Paraneoplastic etiologies should be considered in the evaluation of subacute myeloneuropathies. Recognition of key characteristics of paraneoplastic myeloneuropathy may facilitate early tumor diagnosis and initiation of immunosuppressive treatment.

摘要

目的

为了验证神经免疫性疾病与副肿瘤综合征的脊髓和周围神经同时受累是一种表现形式,我们回顾性分析了 32 例同时伴有副肿瘤性脊髓和周围神经受累的患者的临床、影像学和血清学特征。

方法

对伴有癌性疾病或存在神经抗体的骨髓神经病患者进行观察性研究。

结果

在 32 例副肿瘤性骨髓神经病患者中,20 例(63%)为女性,中位年龄为 61 岁(范围 27-84 岁)。26 例(81%)患者存在神经抗体(抗 Amphiphysin 抗体 8 例;抗神经元核抗体 1 型[抗 Hu]5 例; collapsin 反应介质蛋白 5[抗 CV2]6 例;抗 Purkinje 细胞细胞质抗体 1 型[抗 Yo]1 例;抗 Purkinje 细胞细胞质抗体 2 型[抗 PCA2]2 例;kelch 样蛋白 11[抗 KLHL11]1 例;以及抗 Amphiphysin/抗 CV2、抗 Hu/抗 CV2、抗 Hu/抗 Amphiphysin、抗 ANNA3/抗 CV2 各 1 例)。

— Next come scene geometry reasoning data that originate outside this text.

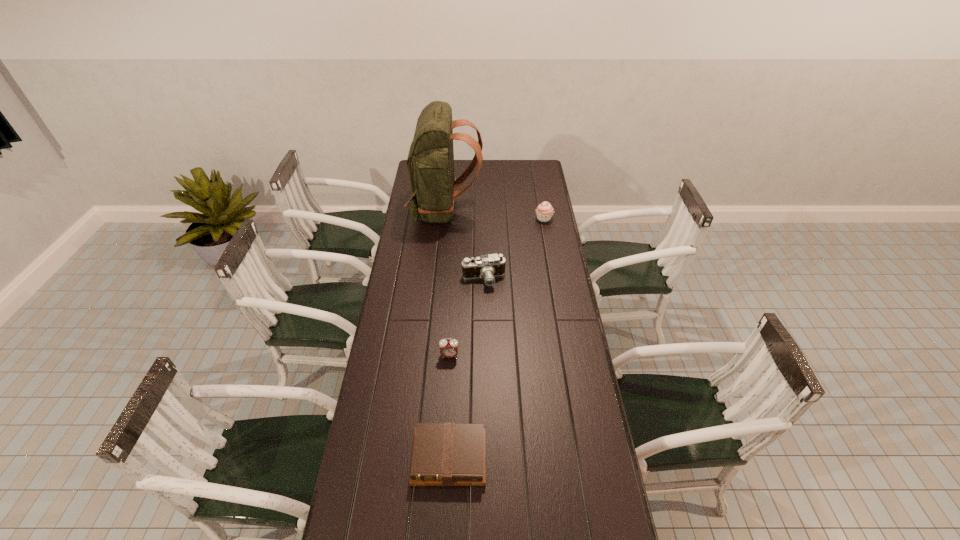
Where is `blank space located 0.090m on the spine side of the shortest object`? This screenshot has height=540, width=960. blank space located 0.090m on the spine side of the shortest object is located at coordinates (446, 520).

The image size is (960, 540). Find the location of `object located at the left edge`. object located at the left edge is located at coordinates (430, 162).

Locate an element on the screen. This screenshot has width=960, height=540. object that is at the right edge is located at coordinates (544, 211).

The image size is (960, 540). Identify the location of vacant space at the far edge of the desktop. (515, 177).

The height and width of the screenshot is (540, 960). Find the location of `vacant area at the left edge of the desktop`. vacant area at the left edge of the desktop is located at coordinates (384, 470).

In order to click on free space at the right edge of the desktop in this screenshot , I will do `click(566, 361)`.

The height and width of the screenshot is (540, 960). In the image, there is a desktop. In order to click on vacant space at the far right corner in this screenshot , I will do `click(537, 163)`.

This screenshot has width=960, height=540. I want to click on vacant space in between the alarm clock and the cupcake, so click(x=496, y=287).

Locate an element on the screen. vacant area between the cupcake and the alarm clock is located at coordinates (496, 287).

This screenshot has width=960, height=540. I want to click on unoccupied area between the alarm clock and the rightmost object, so click(x=496, y=287).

在 25 例患者中确诊了癌症(神经抗体阳性患者 19 例,无神经抗体但存在其他抗体患者 3 例,无神经抗体也无其他抗体患者 3 例)。副肿瘤性骨髓神经病患者表现为不对称性感觉异常(84%)、神经病理性疼痛(78%)、亚急性起病(72%)、感觉性共济失调(69%)、膀胱功能障碍(69%)和非自愿性体重减轻>15 磅(63%)。神经系统检查发现同时存在远端或不对称性反射减弱和反射亢进(81%)、振动觉和本体感觉受损(69%)、Babinski 征阳性(68%)和不对称性无力(66%)。MRI 显示长节段性(45%)脊髓 T2 高信号(39%)和腰神经根强化(38%)。28 例中有 10 例(36%)在最后随访时无法独立行走(中位随访时间为 24 个月,范围为 5-133 个月)。与仅接受肿瘤或免疫治疗的患者相比,接受联合肿瘤和免疫治疗的患者在治疗后改良 Rankin 量表评分更优(2[范围 1-4] vs 4[范围 2-6],P<0.001)。

结论

在评估亚急性骨髓神经病时,应考虑副肿瘤性病因。识别副肿瘤性骨髓神经病的关键特征可能有助于早期诊断肿瘤并开始免疫抑制治疗。